Der Beitrag schließt mit dem Appell: „Machen wir den für unsere Zukunft verantwortlichen endlich eines klar: Keine Toleranz den Feinden der Toleranz!“

Die in Istanbul geborene, heute 56-jährige Seyran Ates kam mit ihrer türkisch-kurdischen Familie 1969 nach Deutschland. Dort verließ sie im Alter von 17 Jahren heimlich ihre Familie, der sie eine autoritär-religiöse und übergriffige Erziehung vorwarf, und tauchte bei einer befreundeten Rechtsanwältin unter.

Ates machte ihr Abitur und schlug selbst diesen Berufsweg ein. Dabei lagen ihre Schwerpunkte in den Bereichen Straf- und Familienrecht. Sie vertrat dabei oft Frauen, die häuslicher Gewalt ausgesetzt waren, und machte sich auch öffentlich für deren Anliegen stark. Dadurch geriet Ates ins Visier von gewaltbereiten Ehemännern und sonstigen Angehörigen. Im Jahr 1984 wurde ein Mordanschlag auf sie verübt, als sie während ihres Studiums eine Beratungsstunde ausübte.

Phasenweise aus der Öffentlichkeit zurückgezogen

Nach weiteren Übergriffen legte sie 2006 vorübergehend ihre Anwaltstätigkeit zurück, übte diese später phasenweise ohne offizielle Anschrift aus und zog sich nach weiteren Morddrohungen für eine Weile aus der Öffentlichkeit zurück.
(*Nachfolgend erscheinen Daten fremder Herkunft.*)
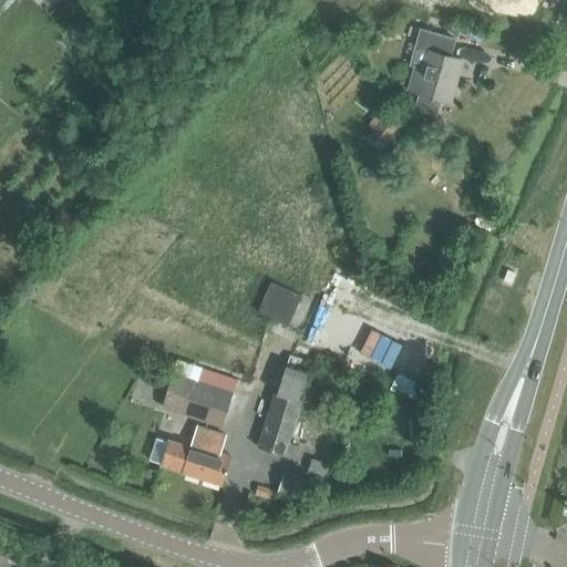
[(413,0),(424,10),(433,0),(413,0)]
Seit 2012 ist sie wieder als Anwältin tätig und hält Vorträge über eine aus ihrer Sicht überfällige Totalreform des Islam, die unter anderem eine „sexuelle Revolution“ beinhalten müsse. Ates war auch Mitglied der Deutschen Islamkonferenz und nahm am Integrationsgipfel der Bundesregierung teil.

Im Jahr 2016 gründete sie die Ibn-Rushd-Goethe-Moschee, die einen „liberalen Islam“ praktizieren soll und für eine „geschlechtergerechte Auslegung“ des Islam eintritt. Die Mitgliederzahl des Trägervereins und die Zahl der Besucher soll sich jedoch im niedrigen dreistelligen Bereich bewegen. Innerhalb der türkischen Einwanderercommunity ist ihre Resonanz gering. Auch die prowestlich-konservative Hizmet-Bewegung, die sich auf den in den USA lebenden Imam Fethullah Gülen beruft und deren „Deutsch-Türkische Kulturolympiade“ sie 2014 als offizieller Gast besuchte, ist zu ihr wieder auf Distanz gegangen.

Trotz ihrer geringen Bedeutung innerhalb der türkischen und muslimischen Gemeinde bleibt Ates im Visier von Anhängern eines radikalen Islam und der führenden türkischen Islamverbände. Diese werfen ihr vor, sich unter dem Deckmantel des Kampfes gegen den islamischen Extremismus der „Industrie der Islamfeindlichkeit“ in Europa anzudienen.